In fact, a new bloc of white voters emerged in the city. Affluent and upwardly mobile white voters from Manhattan and the Brownstone Belt, are now nearly a fifth of the city’s electorate. Also, a political nexus has formed between white progressives and the minority majority, guaranteeing the de Blasio mayoralty. And they strongly support his plans.

But Cuomo — who is running for re-election in November — must train his vision beyond Gotham. In the 2010 gubernatorial election, 46 percent of the vote came from upstate, 30 percent from NYC and 24 percent from the suburbs (LI, Westchester and Rockland). Despite NYC being 42 percent of the state’s population and 40 percent of registered voters, it has not cast more than 30 percent of the votes in gubernatorial races in three decades.

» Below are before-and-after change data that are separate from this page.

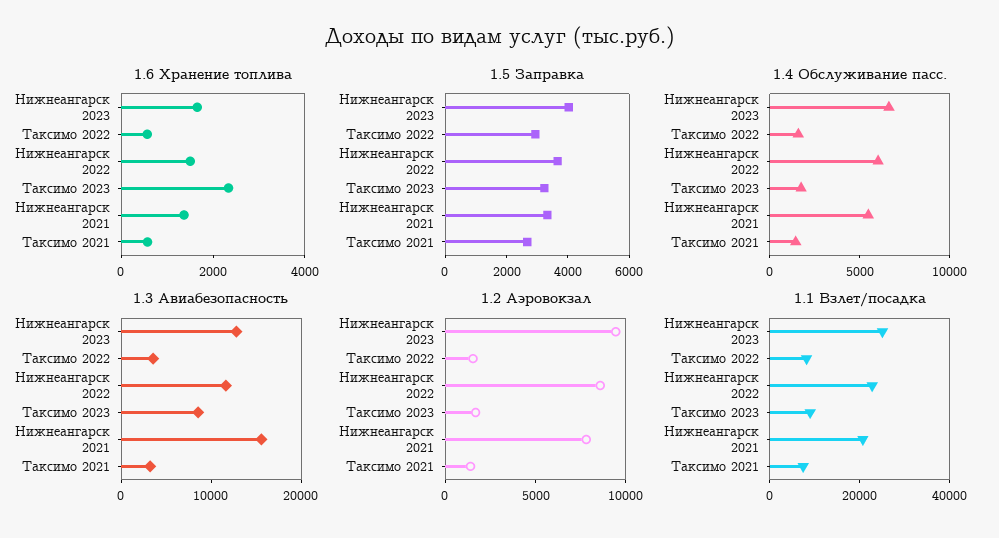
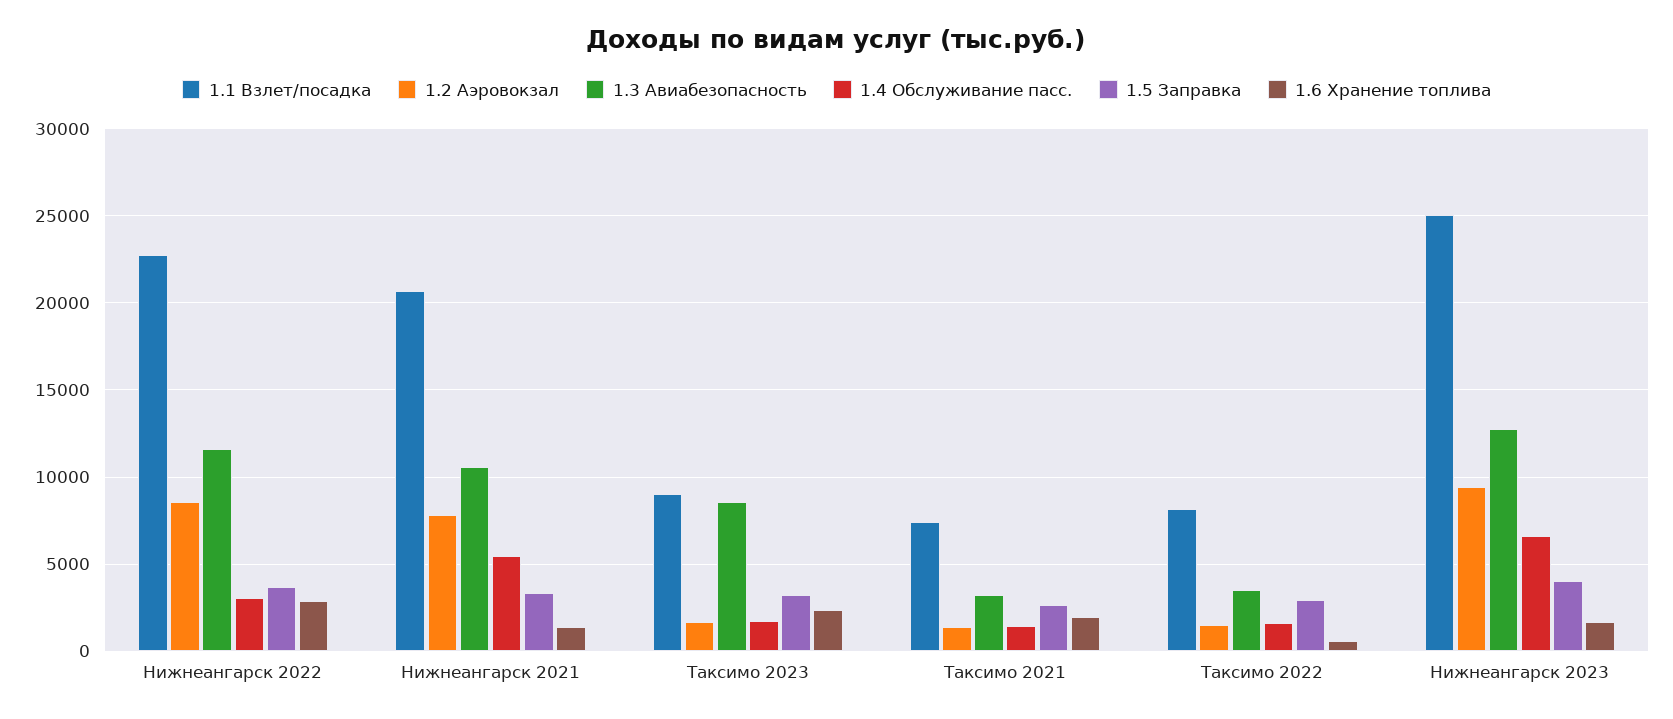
  {
    "1.6 Хранение топлива": {
      "Нижнеангарск 2023": 1500,
      "Таксимо 2022": 500,
-     "Нижнеангарск 2022": 1500,
+     "Нижнеангарск 2022": 3000,
      "Таксимо 2023": 2500,
      "Нижнеангарск 2021": 1500,
-     "Таксимо 2021": 500
+     "Таксимо 2021": 2000
    },
    "1.5 Заправка": {
      "Нижнеангарск 2023": 4000,
      "Таксимо 2022": 3000,
      "Нижнеангарск 2022": 3500,
      "Таксимо 2023": 3000,
      "Нижнеангарск 2021": 3500,
      "Таксимо 2021": 2500
    },
    "1.4 Обслуживание пасс.": {
      "Нижнеангарск 2023": 6500,
      "Таксимо 2022": 1500,
-     "Нижнеангарск 2022": 6000,
+     "Нижнеангарск 2022": 3000,
      "Таксимо 2023": 1500,
      "Нижнеангарск 2021": 5500,
      "Таксимо 2021": 1500
    },
    "1.3 Авиабезопасность": {
      "Нижнеангарск 2023": 13000,
      "Таксимо 2022": 3500,
      "Нижнеангарск 2022": 11500,
      "Таксимо 2023": 8500,
-     "Нижнеангарск 2021": 16000,
+     "Нижнеангарск 2021": 10500,
      "Таксимо 2021": 3000
    },
    "1.2 Аэровокзал": {
      "Нижнеангарск 2023": 9500,
      "Таксимо 2022": 1500,
      "Нижнеангарск 2022": 8500,
      "Таксимо 2023": 1500,
      "Нижнеангарск 2021": 8000,
      "Таксимо 2021": 1500
    },
    "1.1 Взлет/посадка": {
      "Нижнеангарск 2023": 25000,
      "Таксимо 2022": 8000,
      "Нижнеангарск 2022": 23000,
      "Таксимо 2023": 9000,
      "Нижнеангарск 2021": 20500,
      "Таксимо 2021": 7500
    }
  }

The suburban vote is about a quarter of the statewide vote and Long Island traditionally casts 70 percent of that vote. Therefore, the suburban vote is a regional balance of power — including in gubernatorial contests — and Long Island’s voters are the fulcrum point for it.

Three statewide political factors become salient:

Gender gap. In the last two state elections women have cast 53 percent of the vote. Two-thirds of women voted for Cuomo in 2010 and just over 70 percent of women for President Barack Obama and Sen. Kirsten Gillibrand in 2012, according to exit polls.

Racial diversity. In 2010, the aggregate minority vote grew to 29 percent statewide and Cuomo carried it by 41/2 to 1, exit polls show.

Religion. White Catholics cast 33 percent to 35 percent in a statewide general election. If you add Hispanic Catholics, the overall Catholic share of the electorate hits 40 percent of the statewide vote.

Unlike de Blasio, Cuomo faces political nuance everywhere he turns. Polling data show the state electorate is deeply pro-abortion rights, but Catholic voters are the largest bloc, and while voters outside New York City want lower property taxes, they remain strongly pro-education.

Cuomo would be foolish to ignore the progressive-minority coalition driving his party’s base in NYC, and de Blasio would be foolhardy if he fails to build broader regional coalitions to help push his priorities upstate.

But de Blasio also would benefit from pragmatism. He should expect the legislature to craft a statewide pre-K program similar to Cuomo’s, and not just approve his proposed tax on city high earners for a city program. One way de Blasio could help advance his legislative priorities is to court coalitions of state legislators from communities served by the LIRR and Metro-North by lobbying for full funding of the MTA capital plan.

Bruce N. Gyory, a consultant with Corning Place Communications, is an adjunct professor of political science at the University of Albany.